= Midland Counties Trades Federation =

The Midland Counties Trades Federation was a trade union federation bringing together unions involved in engineering in the West Midlands of England.

==History==
Richard Juggins was the general secretary of the National Amalgamated Association of Nut and Bolt Makers, the only full-time trade union official in the engineering industry in the West Midlands. As a result, he was often asked to represent the local engineering unions as a whole, and he decided that they should form a loose federation to organise this co-operation.

In March 1886, Juggins organised meetings in Smethwick and Darlaston to promote his idea, and delegates unanimously approved it. As a result, it was established on 12 May 1886, sharing headquarters in Darlaston with the Nut and Bolt Makers. The other founding unions were the Dudley Anvil Makers, and the Walsall Chain Makers. By the end of the year, its affiliates represented 1,000 members, but five years later, this had grown to 14,000 members in 66 unions.

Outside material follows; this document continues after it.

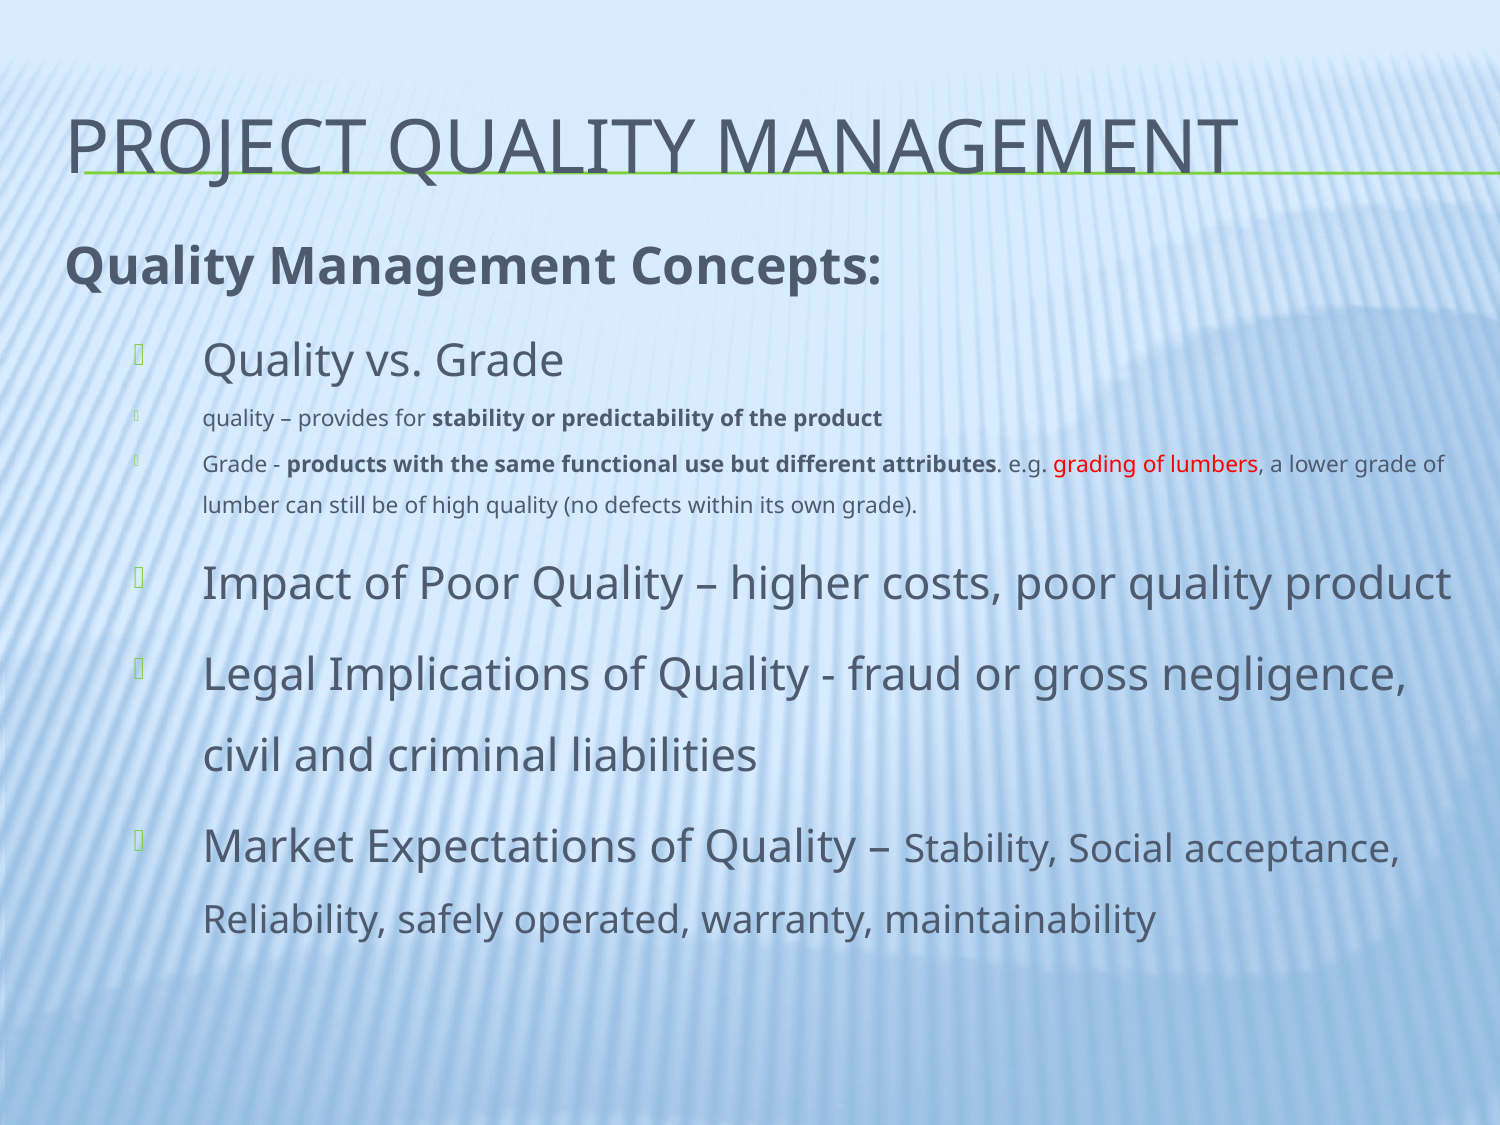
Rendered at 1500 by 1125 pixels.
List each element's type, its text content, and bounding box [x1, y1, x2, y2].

list Quality Management Concepts: Quality vs. Grade quality – provides for stability or predictability of the product Grade - products with the same functional use but different attributes. e.g. grading of lumbers, a lower grade of lumber can still be of high quality (no defects within its own grade). Impact of Poor Quality – higher costs, poor quality product Legal Implications of Quality - fraud or gross negligence, civil and criminal liabilities Market Expectations of Quality – Stability, Social acceptance, Reliability, safely operated, warranty, maintainability [50, 224, 1475, 1050]
title Project quality management [50, 75, 1475, 213]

The federation supported a strike by the chain makers over the winter of 1886 and 1887, and although its aims were not achieved, affiliates believed that the support of the federation had aided recruitment and would result in longer-term benefits. The union also achieved wage increases for several local industries, and from 1889, wage boards were created in many of them. Membership of the federation slumped to only 4,000 in 1894, but then grew again to a peak of 19,500 in 1900, at which time, it had 45 affiliates.

The federation considered sponsoring Juggins as a Liberal-Labour candidate for Dudley at the 1892 UK general election, but affiliates were divided on the merits of the idea, so he did not go forward. In later years, it engaged more closely with Parliamentarians, and leaders including general secretary John Taylor, president William Millerchip, and chain makers' leader Tom Sitch, all became prominent local councillors, but without formal backing from the federation. It attended the founding conference of the Labour Representation Committee, and in 1903, Taylor was asked to stand for the new party, but again, he was unable to secure the federation's backing and so declined.

In the 20th-century, membership of the federation fell away, as employment in the relevant industries dropped, and many affiliates merged into large unions. In addition, the federation did not cover the increasingly prevalent machine workers, who were seen as unskilled, and instead joined general unions, nor did it attempt to organise women, who were represented by the National Federation of Women Workers. While membership rose around World War I, it then declined again. The federation was finally dissolved in about 1941.